[Belge Bölümü]

IQAir tarafından yayınlanan 2023 'Dünya Hava Kalitesi' raporuna göre, Türkiye'nin hava kirliliği ortalaması 20.5 ile WHO'nun belirlediği eşik değerlerin dört katı seviyesinde. Raporda, Türkiye havası en kirli 44'üncü ülke olarak sıralanırken, Iğdır şehri Avrupa'nın en kirli havasına sahip kenti olarak belirlendi. Raporda ayrıca, Türkiye'de hava kirliliğinin sağlık üzerindeki olumsuz etkilerine ve kirliliğe yol açan başlıca faktörlere de değiniliyor. Hava kirliliği nedeniyle dünya genelinde her yıl 7 milyon insanın öldüğü belirtiliyor.
20 Mart 2024

Temiz Hava Hakkı Platformu'nun 'Kara Rapor 2022: Hava Kirliliği ve Sağlık Etkileri' raporuna göre, Türkiye'de 2021 yılında hava kirliliği sebebiyle en az 42 bin kişi öldü. İstanbul, Ankara, Bursa ve İzmir'de hava kirliliğine bağlı hastalıklar nedeniyle binlerce kişi yaşamını yitirdi. Raporda, Türkiye'nin hava kalitesi izleme çalışmalarının yetersiz olduğu, yasal limitlerin Dünya Sağlık Örgütü'nün önerilerinin çok üstünde olduğu ve özellikle termik santrallerin çevresinde hava izleme istasyonlarının bulunmadığı belirtildi. Hava kirliliğinin ölüm nedenleri arasında beşinci sırada olduğu ve özellikle yoksul ve yoksun nüfusu etkilediği vurgulandı.
24 Mart 2023

Avrupa Çevre Ajansı tarafından yayınlanan bir raporda, Avrupa'da hava kirliliğinin her yıl 1200'den fazla çocuk ve gencin ölümüne yol açtığı belirtilmiştir. Raporda, hava kirliliğinin uzun vadede hastalık riskini artırdığı ve birçok Avrupa ülkesindeki hava kirleticilerinin seviyelerinin Dünya Sağlık Örgütü'nün belirlediği sınırların üzerinde olduğu uyarısı yapılmıştır. Nitrojen dioksit, ozon ve PM 2.5 partiküllerine maruz kalmak, çocukların akciğer fonksiyonlarını ve gelişimini olumsuz etkileyerek solunum ve kardiyovasküler hastalıklara neden olmaktadır.

[/Belge Bölümü]
[Çıkarılan Girdiler]

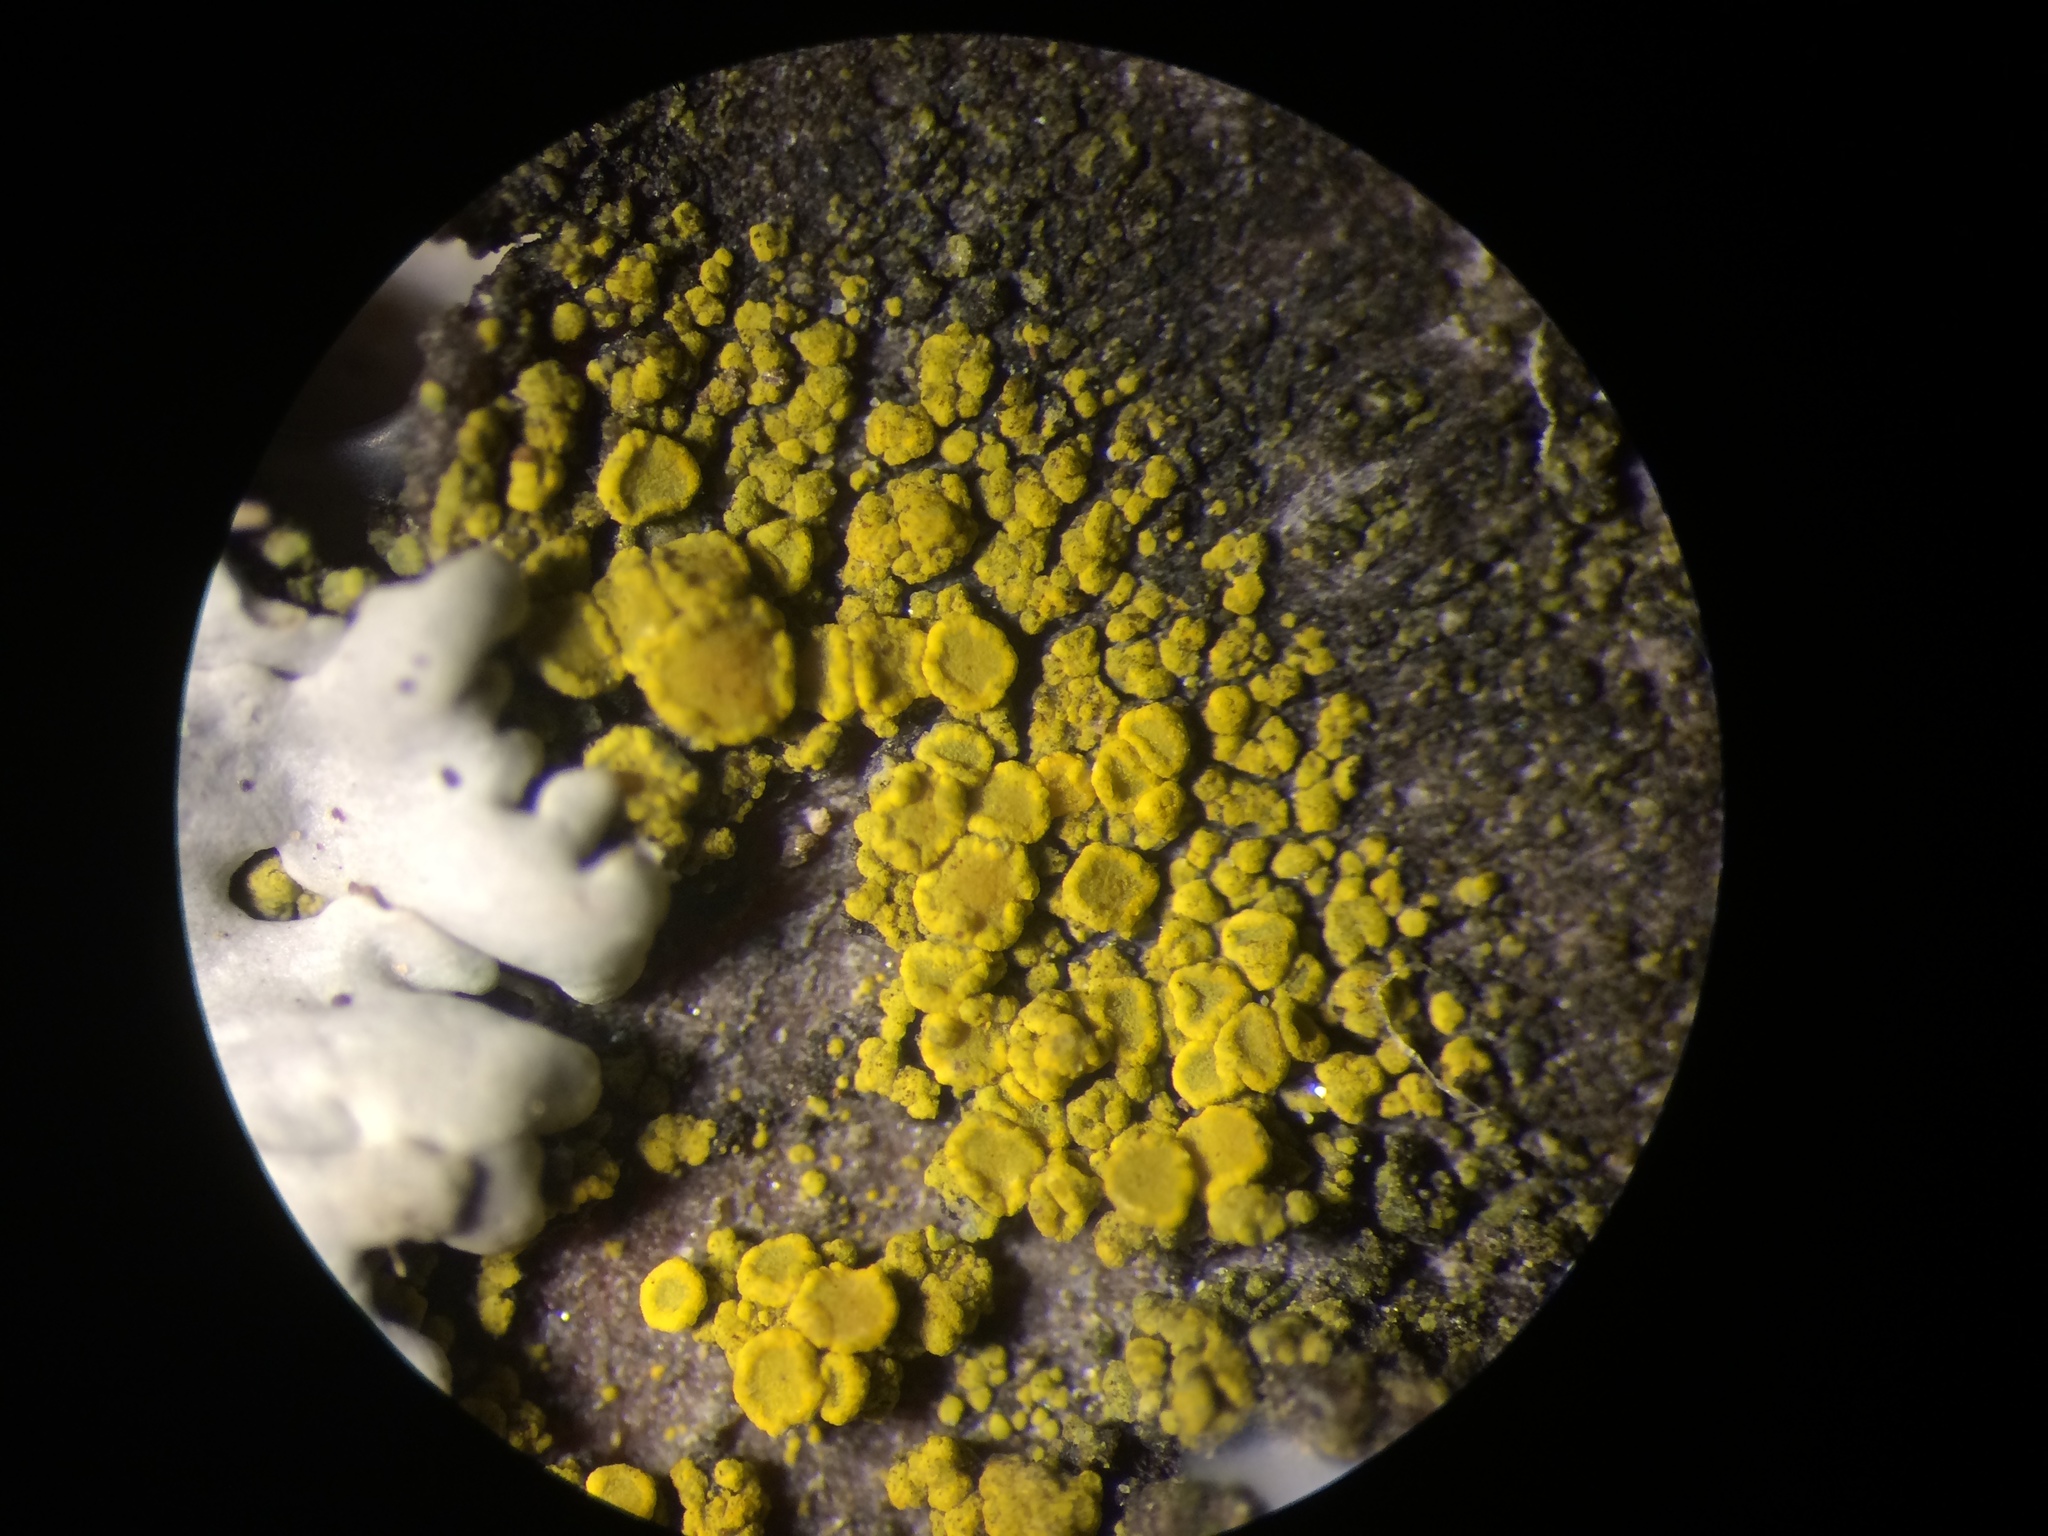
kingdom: Fungi
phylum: Ascomycota
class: Candelariomycetes
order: Candelariales
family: Candelariaceae
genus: Candelariella
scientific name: Candelariella vitellina
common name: Common goldspeck
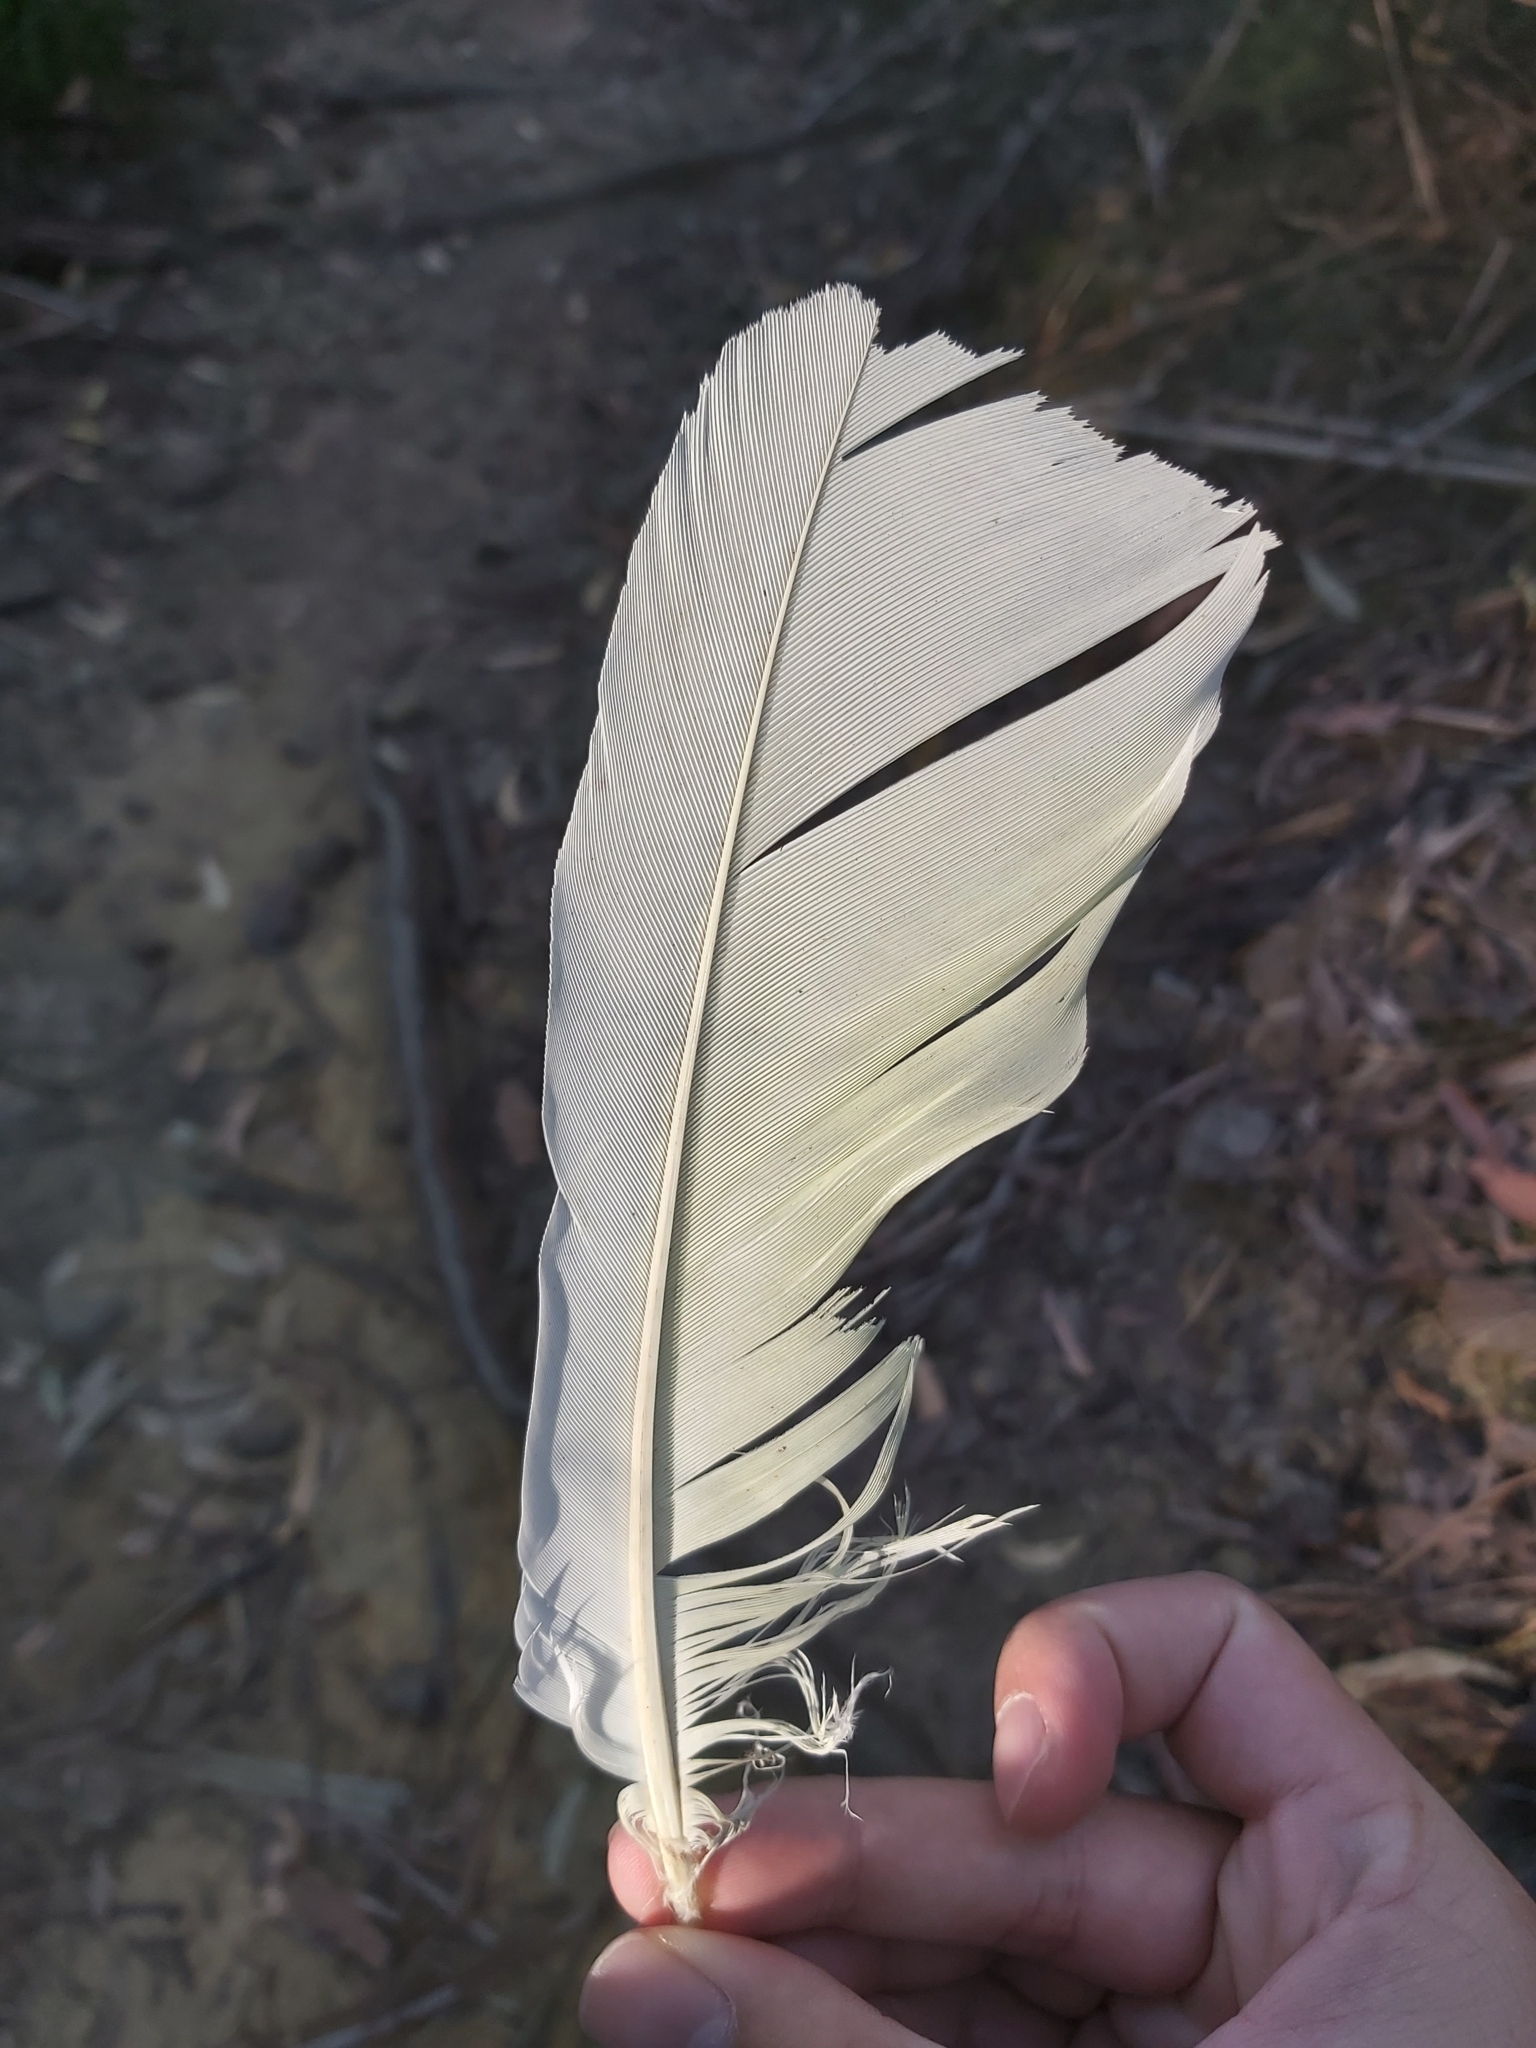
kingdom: Animalia
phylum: Chordata
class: Aves
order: Psittaciformes
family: Psittacidae
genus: Cacatua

[/Çıkarılan Girdiler]

■ **Tamamlanacak Alıştırmalar**
1) Aşağıdaki üç ifadenin belge bölümüyle uyuşup uyuşmadığını evet ya da hayır ile belirtin. Her yanıtın yanına belge bölümünden belirleyici sözcükleri aynen alıntılayın.
(a) IQAir raporunda Türkiye, havası en kirli 44'üncü ülke olarak sıralanıyor.
(b) Kara Rapor 2022'ye göre hava kirliliği, ölüm nedenleri arasında üçüncü sırada yer alıyor.
(c) Avrupa Çevre Ajansı'nın raporuna göre hava kirliliği, Avrupa'da her yıl 1200'den fazla çocuk ve gencin ölümüne yol açıyor.
2) Belge bölümüne göre nitrojen dioksit, ozon ve PM 2.5 partiküllerine maruz kalmanın çocuklarda nasıl hastalığa yol açtığını bir ile üç cümle arasında açıklayın.
3) Belge bölümüne göre aşağıdaki soruları yanıtlayın.
(a) Avrupa'nın en kirli havasına sahip kenti hangisidir?
(b) "Kara Rapor 2022: Hava Kirliliği ve Sağlık Etkileri" raporu hangi kuruluşa aittir?
(c) Dünya genelinde her yıl kaç kişinin hava kirliliği nedeniyle öldüğü belirtiliyor?
Girdiler, belge bölümünden ayrı, bağımsız bir malzemedir.

■ **Alıştırma Çözümleri**
1)
(a) Evet: "Türkiye havası en kirli 44'üncü ülke olarak sıralanırken"
(b) Hayır: "Hava kirliliğinin ölüm nedenleri arasında beşinci sırada olduğu"
(c) Evet: "Avrupa'da hava kirliliğinin her yıl 1200'den fazla çocuk ve gencin ölümüne yol açtığı belirtilmiştir"

2) Bu kirleticilere maruz kalmak, çocukların akciğer fonksiyonlarını ve gelişimini olumsuz etkiler. Bu olumsuz etki de solunum ve kardiyovasküler hastalıklara neden olur.

3)
(a) Iğdır
(b) Temiz Hava Hakkı Platformu
(c) 7 milyon